A Case Study — Connecting to another EC2 instance using VPC Interface Endpoint
Prerequisites : This exercise presumes that you have a Custom VPC created with a public and two private subnets (See the below Diagram). An additional private subnet is required to test EC2 connectivity from another EC2 instance in a private subnet. All three subnets should have an instance created under them (t2-micro). Both the private subnet EC2 instances do not have the Internet access and there is no NAT Gateway attached. With this setup, first private subnet EC2 instance is not able to talk to the second private subnet EC2 instance. For example, aws ec2 describe-instances will not given any output since there is no Internet connectivity for the private instance.

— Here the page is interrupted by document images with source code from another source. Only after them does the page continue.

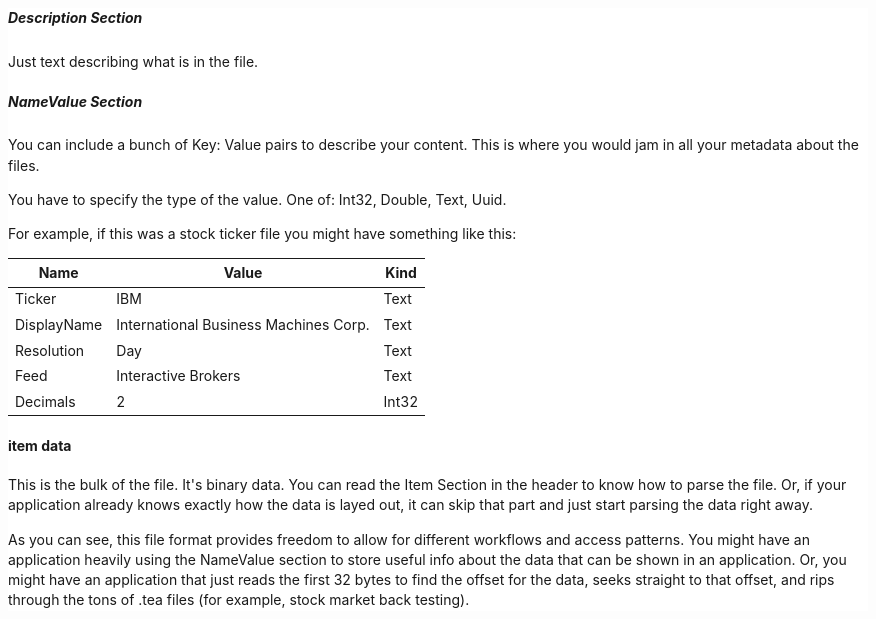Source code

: ##### Description Section

Just text describing what is in the file.

##### NameValue Section

You can include a bunch of Key: Value pairs to describe your content. This is where you would jam in all your metadata about the files. 

You have to specify the type of the value. One of: Int32, Double, Text, Uuid.

For example, if this was a stock ticker file you might have something like this:

| Name        | Value                                 | Kind  |
| ----------- | ------------------------------------- | ----- |
| Ticker      | IBM                                   | Text  |
| DisplayName | International Business Machines Corp. | Text  |
| Resolution  | Day                                   | Text  |
| Feed        | Interactive Brokers                   | Text  |
| Decimals    | 2                                     | Int32 |


#### item data

This is the bulk of the file. It's binary data. You can read the Item Section in the header to know how to parse the file. Or, if your application already knows exactly how the data is layed out, it can skip that part and just start parsing the data right away.


As you can see, this file format provides freedom to allow for different workflows and access patterns. You might have an application heavily using the NameValue section to store useful info about the data that can be shown in an application. Or, you might have an application that just reads the first 32 bytes to find the offset for the data, seeks straight to that offset, and rips through the tons of .tea files (for example, stock market back testing).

In addition to above setting, make sure to complete the following as well.
- Open HTTPS (443) port for private instance Security Group.
- Make sure the created custom VPC is enabled with DNS hostname attribute.
Once above prerequisites are completed, you may follow the given steps below.
Step 1: Create a Role for the EC2 instance (within Private Subnet)
The EC2 instance (in the first private subnet) should have an IAM Role with EC2ReadOnlyAccess Policy attached to it in order to access the other EC2 instance in the second private subnet.
Step 2: Create an VPC Interface Endpoint for EC2
Goto VPC → EndPoints → Create Endpoint → Select Service Category (AWS service) → Select Service Name (i.e. com.amazonaws.ap-southeast-1.ec2) → Select your Custom VPC as the VPC→ Select both Private Subnets → Select Security Groups of private Subnets → Keep the DNS check “on”→ Then, click “Create Endpoint” to create the Interface Endpoint for SNS.
Once the Endpoint creation is completed, you may SSH to the first private EC2 instance and execute the following command.
$ aws ec2 describe-instances –region=<us-east-1>
If the above command gives you the EC2 listing for the us-east-1 region, you have successfully completed the exercise.